Data for this exercise:
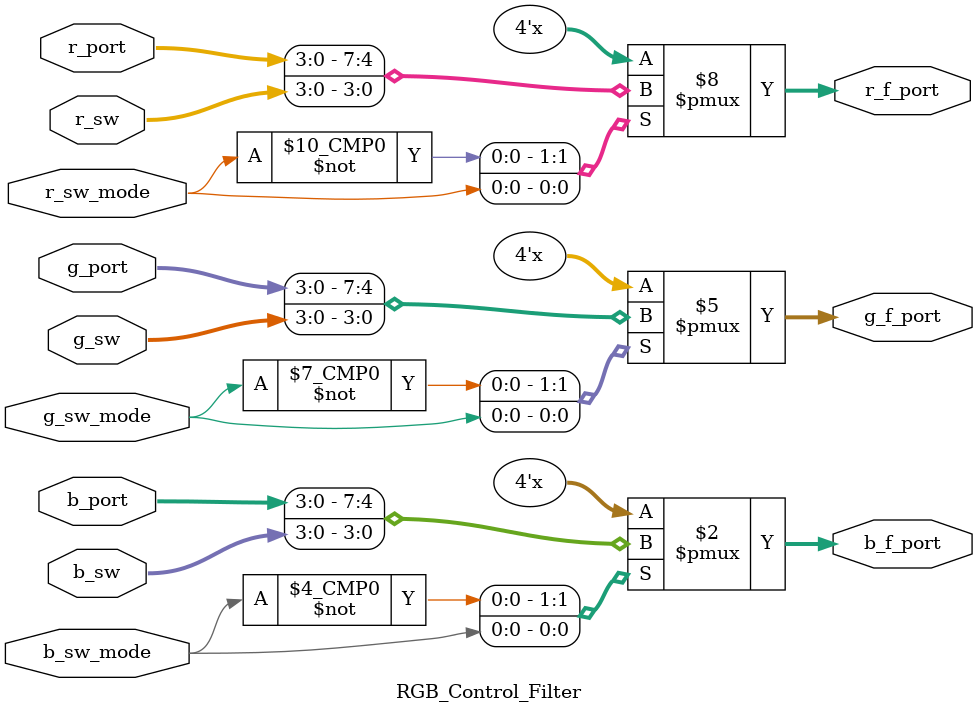
<source format=sv>
`timescale 1ns / 1ps

module RGB_Control_Filter (
    input  logic [3:0] r_port,
    input  logic [3:0] g_port,
    input  logic [3:0] b_port,
    input  logic       r_sw_mode,
    input  logic       g_sw_mode,
    input  logic       b_sw_mode,
    input  logic [3:0] r_sw,
    input  logic [3:0] g_sw,
    input  logic [3:0] b_sw,
    output logic [3:0] r_f_port,
    output logic [3:0] g_f_port,
    output logic [3:0] b_f_port
);

    always_comb begin
        case (r_sw_mode)
            1'b0: r_f_port = r_port;
            1'b1: r_f_port = r_sw;
        endcase
        case (g_sw_mode)
            1'b0: g_f_port = g_port;
            1'b1: g_f_port = g_sw;
        endcase
        case (b_sw_mode)
            1'b0: b_f_port = b_port;
            1'b1: b_f_port = b_sw;
        endcase
    end

endmodule

</source>
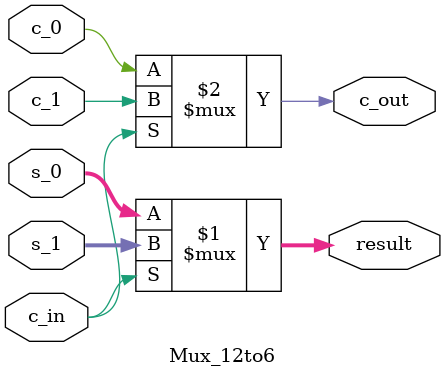
<source format=v>

module Mux_12to6(s_0, s_1, c_0, c_1, c_in, result, c_out);
	input [4:0] s_0, s_1;
	input c_0, c_1;
	input c_in;
	
	output [4:0] result;
	output c_out;
	
	assign result = c_in ? s_1 : s_0;
	assign c_out = c_in ? c_1 : c_0;

endmodule

</source>
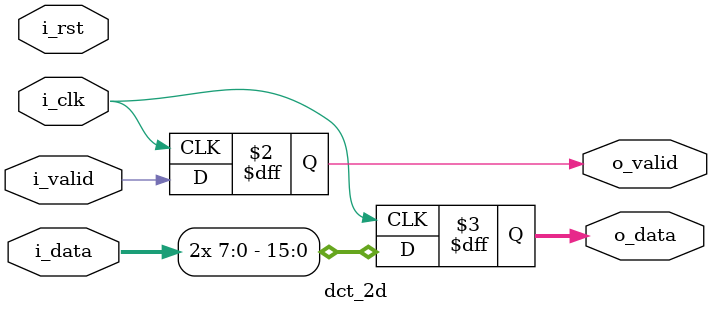
<source format=sv>
`timescale 1 ns / 1 ns
module dct_2d #(
    parameter DATA_WIDTH_IN = 8,
    parameter DATA_WIDTH_OUT = 16
)
(
        input i_clk,
        input i_rst,
        input i_valid,
        input [DATA_WIDTH_IN-1:0] i_data,
        output logic o_valid,
        output logic [DATA_WIDTH_OUT-1:0] o_data
    );

    always @(posedge i_clk) begin
        o_data <= {i_data, i_data};		// Just a dummy assignement. Replace with your code.
        o_valid <= i_valid;             // Just a dummy assignement. Replace with your code.
    end
    
endmodule


</source>
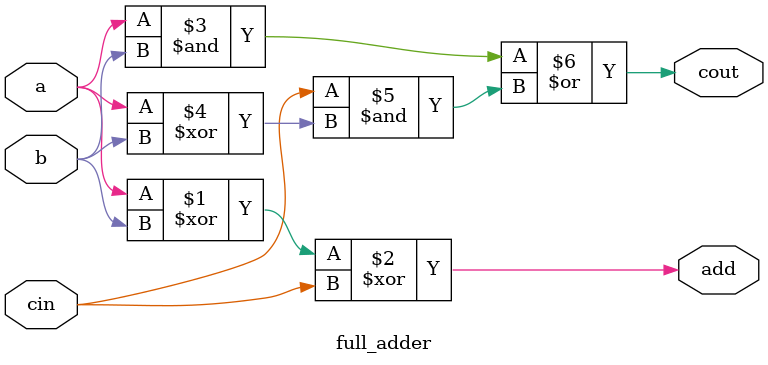
<source format=v>




module full_adder(input a, input b, input cin, output add, output cout);
	assign add = a ^ b ^ cin;
	assign cout = ( a & b ) | ( cin & ( a ^ b ) );
endmodule

/*
module full_adder(input a, b, cin, output add, cout);
	assign add = a ^ b ^ cin;
	assign cout = ( a & b ) | ( cin & ( a ^ b ) );
endmodule
*/

/*
module full_adder( a, b, cin, add, cout);
input a,b,cin;
output add,cout;
	assign add = a ^ b ^ cin;
	assign cout = ( a & b ) | ( cin & ( a ^ b ) );
endmodule
*/

</source>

Your objective: Skip the pictures, then retype every line above exactly.

Exercise solution:
<source format=sv>
`timescale 1ns / 1ps

module RGB_Control_Filter (
    input  logic [3:0] r_port,
    input  logic [3:0] g_port,
    input  logic [3:0] b_port,
    input  logic       r_sw_mode,
    input  logic       g_sw_mode,
    input  logic       b_sw_mode,
    input  logic [3:0] r_sw,
    input  logic [3:0] g_sw,
    input  logic [3:0] b_sw,
    output logic [3:0] r_f_port,
    output logic [3:0] g_f_port,
    output logic [3:0] b_f_port
);

    always_comb begin
        case (r_sw_mode)
            1'b0: r_f_port = r_port;
            1'b1: r_f_port = r_sw;
        endcase
        case (g_sw_mode)
            1'b0: g_f_port = g_port;
            1'b1: g_f_port = g_sw;
        endcase
        case (b_sw_mode)
            1'b0: b_f_port = b_port;
            1'b1: b_f_port = b_sw;
        endcase
    end

endmodule

</source>
<source format=v>

module Mux_12to6(s_0, s_1, c_0, c_1, c_in, result, c_out);
	input [4:0] s_0, s_1;
	input c_0, c_1;
	input c_in;
	
	output [4:0] result;
	output c_out;
	
	assign result = c_in ? s_1 : s_0;
	assign c_out = c_in ? c_1 : c_0;

endmodule

</source>
<source format=sv>
`timescale 1 ns / 1 ns
module dct_2d #(
    parameter DATA_WIDTH_IN = 8,
    parameter DATA_WIDTH_OUT = 16
)
(
        input i_clk,
        input i_rst,
        input i_valid,
        input [DATA_WIDTH_IN-1:0] i_data,
        output logic o_valid,
        output logic [DATA_WIDTH_OUT-1:0] o_data
    );

    always @(posedge i_clk) begin
        o_data <= {i_data, i_data};		// Just a dummy assignement. Replace with your code.
        o_valid <= i_valid;             // Just a dummy assignement. Replace with your code.
    end
    
endmodule


</source>
<source format=v>




module full_adder(input a, input b, input cin, output add, output cout);
	assign add = a ^ b ^ cin;
	assign cout = ( a & b ) | ( cin & ( a ^ b ) );
endmodule

/*
module full_adder(input a, b, cin, output add, cout);
	assign add = a ^ b ^ cin;
	assign cout = ( a & b ) | ( cin & ( a ^ b ) );
endmodule
*/

/*
module full_adder( a, b, cin, add, cout);
input a,b,cin;
output add,cout;
	assign add = a ^ b ^ cin;
	assign cout = ( a & b ) | ( cin & ( a ^ b ) );
endmodule
*/

</source>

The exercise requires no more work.